Malta was one of nine countries to vote against extending the licence in an appeal committee of European Union governments on Monday, amid fears the chemical causes cancer.
However, the votes of 18 other countries were enough to secure a razor-thin qualified majority in favour of extending the licence after months of inconclusive votes and just weeks before the current licence expired.
Mr Herrera told the Times of Malta that the government’s opposition to glyphosate had remained consistent through several rounds of negotiation, and the EU’s decision went against the pleas of citizens and reputable environmental groups.
“EU citizens will not necessarily be better off just because glyphosate has been extended by five years instead of the originally proposed 15 years.
Monsanto has ghost-written studies and paid scientists covertly
“It is more of a missed opportunity to send out a strong message that our environment and our health matters most,” the environment minister said.

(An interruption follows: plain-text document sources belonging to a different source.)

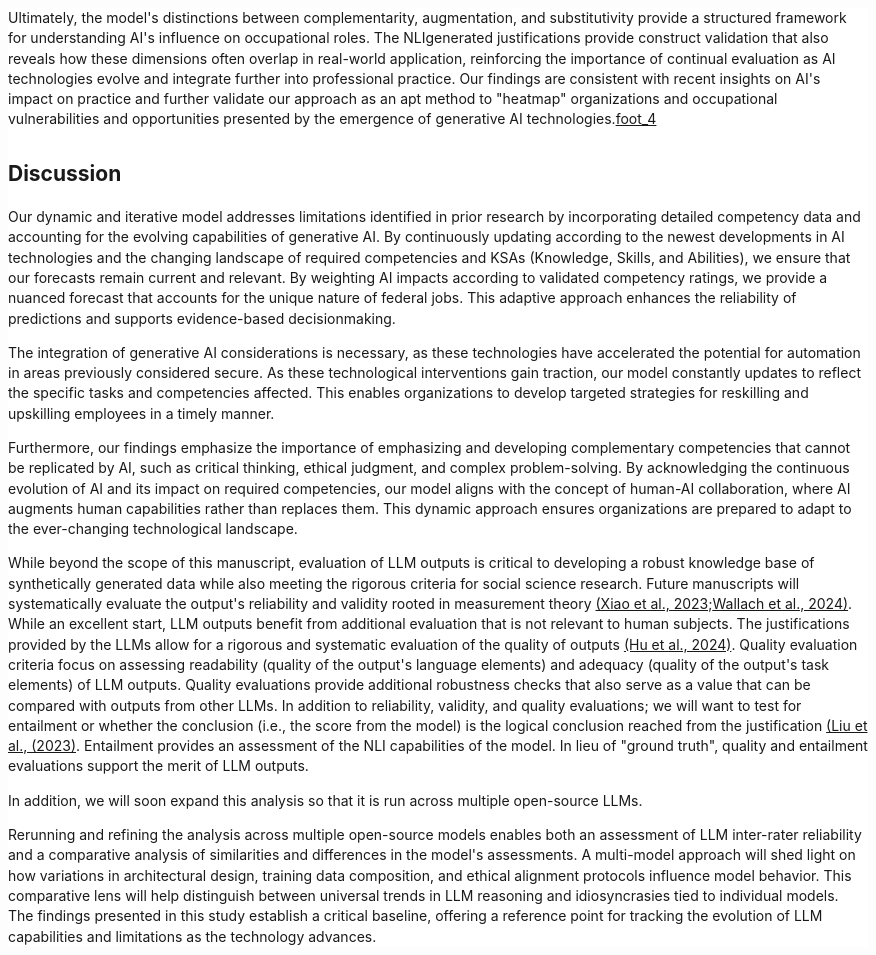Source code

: Ultimately, the model's distinctions between complementarity, augmentation, and substitutivity provide a structured framework for understanding AI's influence on occupational roles. The NLIgenerated justifications provide construct validation that also reveals how these dimensions often overlap in real-world application, reinforcing the importance of continual evaluation as AI technologies evolve and integrate further into professional practice. Our findings are consistent with recent insights on AI's impact on practice and further validate our approach as an apt method to "heatmap" organizations and occupational vulnerabilities and opportunities presented by the emergence of generative AI technologies.[foot_4](#foot_4)

## Discussion

Our dynamic and iterative model addresses limitations identified in prior research by incorporating detailed competency data and accounting for the evolving capabilities of generative AI. By continuously updating according to the newest developments in AI technologies and the changing landscape of required competencies and KSAs (Knowledge, Skills, and Abilities), we ensure that our forecasts remain current and relevant. By weighting AI impacts according to validated competency ratings, we provide a nuanced forecast that accounts for the unique nature of federal jobs. This adaptive approach enhances the reliability of predictions and supports evidence-based decisionmaking.

The integration of generative AI considerations is necessary, as these technologies have accelerated the potential for automation in areas previously considered secure. As these technological interventions gain traction, our model constantly updates to reflect the specific tasks and competencies affected. This enables organizations to develop targeted strategies for reskilling and upskilling employees in a timely manner.

Furthermore, our findings emphasize the importance of emphasizing and developing complementary competencies that cannot be replicated by AI, such as critical thinking, ethical judgment, and complex problem-solving. By acknowledging the continuous evolution of AI and its impact on required competencies, our model aligns with the concept of human-AI collaboration, where AI augments human capabilities rather than replaces them. This dynamic approach ensures organizations are prepared to adapt to the ever-changing technological landscape.

While beyond the scope of this manuscript, evaluation of LLM outputs is critical to developing a robust knowledge base of synthetically generated data while also meeting the rigorous criteria for social science research. Future manuscripts will systematically evaluate the output's reliability and validity rooted in measurement theory [(Xiao et al., 2023;](#)[Wallach et al., 2024)](#b66). While an excellent start, LLM outputs benefit from additional evaluation that is not relevant to human subjects. The justifications provided by the LLMs allow for a rigorous and systematic evaluation of the quality of outputs [(Hu et al., 2024)](#b35). Quality evaluation criteria focus on assessing readability (quality of the output's language elements) and adequacy (quality of the output's task elements) of LLM outputs. Quality evaluations provide additional robustness checks that also serve as a value that can be compared with outputs from other LLMs. In addition to reliability, validity, and quality evaluations; we will want to test for entailment or whether the conclusion (i.e., the score from the model) is the logical conclusion reached from the justification [(Liu et al., (2023)](#). Entailment provides an assessment of the NLI capabilities of the model. In lieu of "ground truth", quality and entailment evaluations support the merit of LLM outputs.

In addition, we will soon expand this analysis so that it is run across multiple open-source LLMs.

Rerunning and refining the analysis across multiple open-source models enables both an assessment of LLM inter-rater reliability and a comparative analysis of similarities and differences in the model's assessments. A multi-model approach will shed light on how variations in architectural design, training data composition, and ethical alignment protocols influence model behavior. This comparative lens will help distinguish between universal trends in LLM reasoning and idiosyncrasies tied to individual models. The findings presented in this study establish a critical baseline, offering a reference point for tracking the evolution of LLM capabilities and limitations as the technology advances.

“Our position remained sensitive to environmental and health issues, giving weight to various scientific studies and concerns raised by several eNGOs.”
Meanwhile, Friends of the Earth Malta said the EU “had failed to seize the opportunity” to end glyphosate, putting citizens’ health at risk.
“Glyphosate damages nature, probably causes cancer, and props up an industrial farming system that is degrading the land we need to feed ourselves. The approval, even if only for five years, is a missed opportunity to get rid of this risky weedkiller and start to get farmers off the chemical treadmill,” it said.
“The EU’s food safety watchdog has given glyphosate a clean bill of health but has been accused of plagiarism by copying the main safety arguments from the industry’s application.
“Papers released in the US reveal that the main producer of glyphosate, Monsanto, has been ghost-writing safety studies, covertly paying European scientists and has unduly influenced regulatory authorities to support the continued use of glyphosate.”